Problem:
The copy you produce must repeat each record exactly and contain no pictures.

Listed entries section start

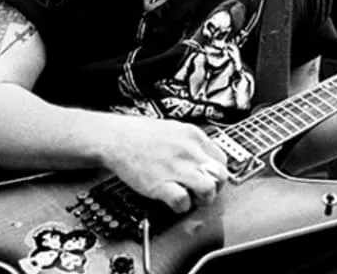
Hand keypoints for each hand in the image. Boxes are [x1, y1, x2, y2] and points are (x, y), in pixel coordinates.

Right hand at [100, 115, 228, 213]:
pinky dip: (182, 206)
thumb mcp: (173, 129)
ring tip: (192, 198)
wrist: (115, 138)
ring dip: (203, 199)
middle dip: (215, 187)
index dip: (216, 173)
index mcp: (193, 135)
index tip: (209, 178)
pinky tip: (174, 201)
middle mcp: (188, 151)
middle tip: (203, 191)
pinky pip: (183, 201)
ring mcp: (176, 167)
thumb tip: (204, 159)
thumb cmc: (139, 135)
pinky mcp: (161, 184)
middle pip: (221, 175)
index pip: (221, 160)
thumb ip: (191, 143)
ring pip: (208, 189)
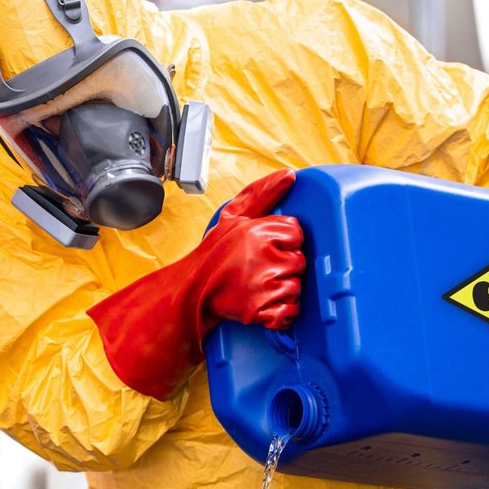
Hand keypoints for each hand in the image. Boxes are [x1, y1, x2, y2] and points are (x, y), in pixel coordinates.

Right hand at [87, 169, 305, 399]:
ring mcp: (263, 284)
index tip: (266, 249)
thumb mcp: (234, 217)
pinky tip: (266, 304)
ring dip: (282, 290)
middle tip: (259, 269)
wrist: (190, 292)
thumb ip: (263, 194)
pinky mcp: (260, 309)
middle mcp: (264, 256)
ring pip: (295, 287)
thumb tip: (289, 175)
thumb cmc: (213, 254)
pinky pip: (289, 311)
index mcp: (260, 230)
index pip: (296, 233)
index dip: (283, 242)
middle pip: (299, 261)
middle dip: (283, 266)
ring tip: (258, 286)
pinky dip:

Listed entries section end

Your response:
Hand keypoints for each hand in the image. Boxes are [x1, y1, x2, y2] and points are (x, y), in pixel coordinates.

Right hand at [100, 115, 228, 213]:
pinky dip: (182, 206)
thumb mcp: (173, 129)
ring tip: (192, 198)
wrist: (115, 138)
ring dip: (203, 199)
middle dip: (215, 187)
index dip: (216, 173)
index mcp: (193, 135)
index tip: (209, 178)
pinky tip: (174, 201)
middle mcp: (188, 151)
middle tip: (203, 191)
pinky pip: (183, 201)
ring mcp: (176, 167)
thumb tip: (204, 159)
thumb cmc: (139, 135)
pinky mcp: (161, 184)
middle pip: (221, 175)
index pip: (221, 160)
thumb ip: (191, 143)
ring pip: (208, 189)
Hand keypoints for each hand in the image. Boxes are [x1, y1, x2, y2] and points are (x, y), in pixel coordinates.

Right hand at [87, 169, 305, 399]:
ring mcp: (263, 284)
index tip: (266, 249)
thumb mcp: (234, 217)
pinky tip: (266, 304)
ring dip: (282, 290)
middle tip: (259, 269)
wrist: (190, 292)
thumb ip: (263, 194)
pinky mcp: (260, 309)
middle mcp: (264, 256)
ring pip: (295, 287)
thumb tip: (289, 175)
thumb cmc: (213, 254)
pinky pip: (289, 311)
index mcp: (260, 230)
index pip: (296, 233)
index dip: (283, 242)
middle pip: (299, 261)
middle dip: (283, 266)
ring tip: (258, 286)
pinky dip:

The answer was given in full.